Mais, au quotidien, sur le terrain, «il y a des choses qui se passent», comme à Schefferville, où les firmes minières et forestières embauchent maintenant des travailleurs innus et attikameks pour l'exploitation des ressources. «Les compagnies forment des machinistes. On n'avait jamais vu ça. Avant, quand on embauchait un Indien, c'était pour passer le balai...»

Chronologie

22 avril

Les Mohawks de Kanehsatake érigent une barricade sur la route 344, à Oka, pour protester contre un projet d'expansion du golf de la municipalité sur ce qu'ils considèrent comme leurs terres ancestrales.

29 juin

Les Mohawks refusent d'obtempérer à une injonction de la Cour supérieure réclamant la levée des barricades.

11 juillet

Une centaine de policiers de la Sûreté du Québec prennent d'assaut la barricade. Lors d'un échange de coups de feu nourris, le caporal Marcel Lemay, 31 ans, du Groupe tactique d'intervention de Québec, est abattu. Le tireur ne sera jamais identifié.

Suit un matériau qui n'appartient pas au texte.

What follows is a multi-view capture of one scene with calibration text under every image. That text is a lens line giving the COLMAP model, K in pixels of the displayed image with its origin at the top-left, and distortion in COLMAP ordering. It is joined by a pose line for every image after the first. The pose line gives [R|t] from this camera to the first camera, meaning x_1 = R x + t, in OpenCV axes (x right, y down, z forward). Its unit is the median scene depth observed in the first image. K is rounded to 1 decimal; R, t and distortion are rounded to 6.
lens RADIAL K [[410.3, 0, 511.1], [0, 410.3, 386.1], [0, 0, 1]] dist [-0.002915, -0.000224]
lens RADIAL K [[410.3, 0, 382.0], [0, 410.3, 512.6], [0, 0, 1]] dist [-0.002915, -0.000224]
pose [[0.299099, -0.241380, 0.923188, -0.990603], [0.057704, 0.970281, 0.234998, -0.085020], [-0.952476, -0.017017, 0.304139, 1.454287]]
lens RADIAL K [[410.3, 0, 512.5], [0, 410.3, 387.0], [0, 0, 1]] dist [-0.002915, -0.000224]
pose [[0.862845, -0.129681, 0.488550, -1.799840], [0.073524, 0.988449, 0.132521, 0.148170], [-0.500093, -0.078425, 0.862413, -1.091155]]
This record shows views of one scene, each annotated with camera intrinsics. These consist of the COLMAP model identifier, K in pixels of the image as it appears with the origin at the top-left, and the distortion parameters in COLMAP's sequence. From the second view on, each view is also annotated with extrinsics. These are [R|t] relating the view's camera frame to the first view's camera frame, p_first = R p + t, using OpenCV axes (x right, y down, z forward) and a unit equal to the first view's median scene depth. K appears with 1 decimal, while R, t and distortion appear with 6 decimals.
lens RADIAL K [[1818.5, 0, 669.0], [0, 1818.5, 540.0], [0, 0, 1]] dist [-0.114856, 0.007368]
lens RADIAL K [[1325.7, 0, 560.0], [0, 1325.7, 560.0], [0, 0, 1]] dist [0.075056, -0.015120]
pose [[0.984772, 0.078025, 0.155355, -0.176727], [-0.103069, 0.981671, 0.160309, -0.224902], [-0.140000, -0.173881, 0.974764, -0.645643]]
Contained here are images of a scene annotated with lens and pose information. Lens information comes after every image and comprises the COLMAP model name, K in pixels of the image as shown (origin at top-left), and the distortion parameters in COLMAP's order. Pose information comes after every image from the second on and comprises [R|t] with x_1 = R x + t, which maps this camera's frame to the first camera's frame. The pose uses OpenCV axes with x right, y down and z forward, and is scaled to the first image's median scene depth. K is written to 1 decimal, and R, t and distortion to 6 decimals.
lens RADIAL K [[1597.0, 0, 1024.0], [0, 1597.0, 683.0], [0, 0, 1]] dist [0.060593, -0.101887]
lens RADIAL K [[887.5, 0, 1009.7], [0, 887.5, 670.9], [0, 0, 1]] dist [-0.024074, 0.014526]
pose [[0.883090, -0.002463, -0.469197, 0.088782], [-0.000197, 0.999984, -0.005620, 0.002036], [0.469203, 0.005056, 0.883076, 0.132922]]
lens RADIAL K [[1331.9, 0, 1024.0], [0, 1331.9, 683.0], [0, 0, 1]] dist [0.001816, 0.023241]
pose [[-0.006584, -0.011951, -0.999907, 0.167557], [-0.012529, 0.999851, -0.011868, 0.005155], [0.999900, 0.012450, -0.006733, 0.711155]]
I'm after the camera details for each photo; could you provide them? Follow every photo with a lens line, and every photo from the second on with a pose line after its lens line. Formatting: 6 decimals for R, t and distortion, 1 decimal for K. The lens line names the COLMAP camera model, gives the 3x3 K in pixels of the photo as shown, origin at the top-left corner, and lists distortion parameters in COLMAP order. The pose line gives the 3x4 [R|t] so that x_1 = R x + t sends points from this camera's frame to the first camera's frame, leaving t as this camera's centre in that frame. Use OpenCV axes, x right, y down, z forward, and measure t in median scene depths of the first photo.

En guise de solidarité, les Warriors de Kahnawake bloquent le pont Mercier.

12 juillet

Le ministre québécois délégué aux Affaires autochtones, John Ciaccia, rencontre les leaders mohawks à la barricade d'Oka.

19 juillet

John Ciaccia demande à Ottawa d'intervenir en achetant le terrain que convoite la municipalité d'Oka.

1er août

Manif houleuse de plusieurs milliers de citoyens de Châteauguay pour la réouverture du pont Mercier.

8 août

Le premier ministre du Québec, Robert Bourassa, réclame l'intervention de l'armée canadienne. Le premier ministre du Canada, Brian Mulroney, nomme le juge en chef de la Cour supérieure, Alan B. Gold, comme médiateur.

12 août

Signature d'une entente obtenue par le juge Gold, derrière la barricade principale, entre le ministre québécois délégué aux Affaires autochtones, John Ciaccia, son homologue canadien Tom Siddon et les négociateurs mohawks Joe Déom et Ellen Gabriel, en présence de Warriors armés et masqués.

20 août

Un contingent de 2600 soldats de l'armée canadienne débarque à Oka et à Châteauguay. Des familles mohawks évacuent la réserve de Kahnawake. Des pierres sont lancées sur le cortège de voitures par des citoyens blancs en colère.

27 août

Le premier ministre Bourassa suspend les négociations et demande à l'armée de démanteler les barricades.

1er septembre

L'armée envahit le territoire de Kanehsatake et cerne une trentaine de Warriors.

6 septembre

Le pont Mercier est rouvert à la circulation après deux mois.

27 septembre

Après 78 jours de siège, les derniers Warriors déposent les armes. Quarante-et-une personnes sont arrêtées.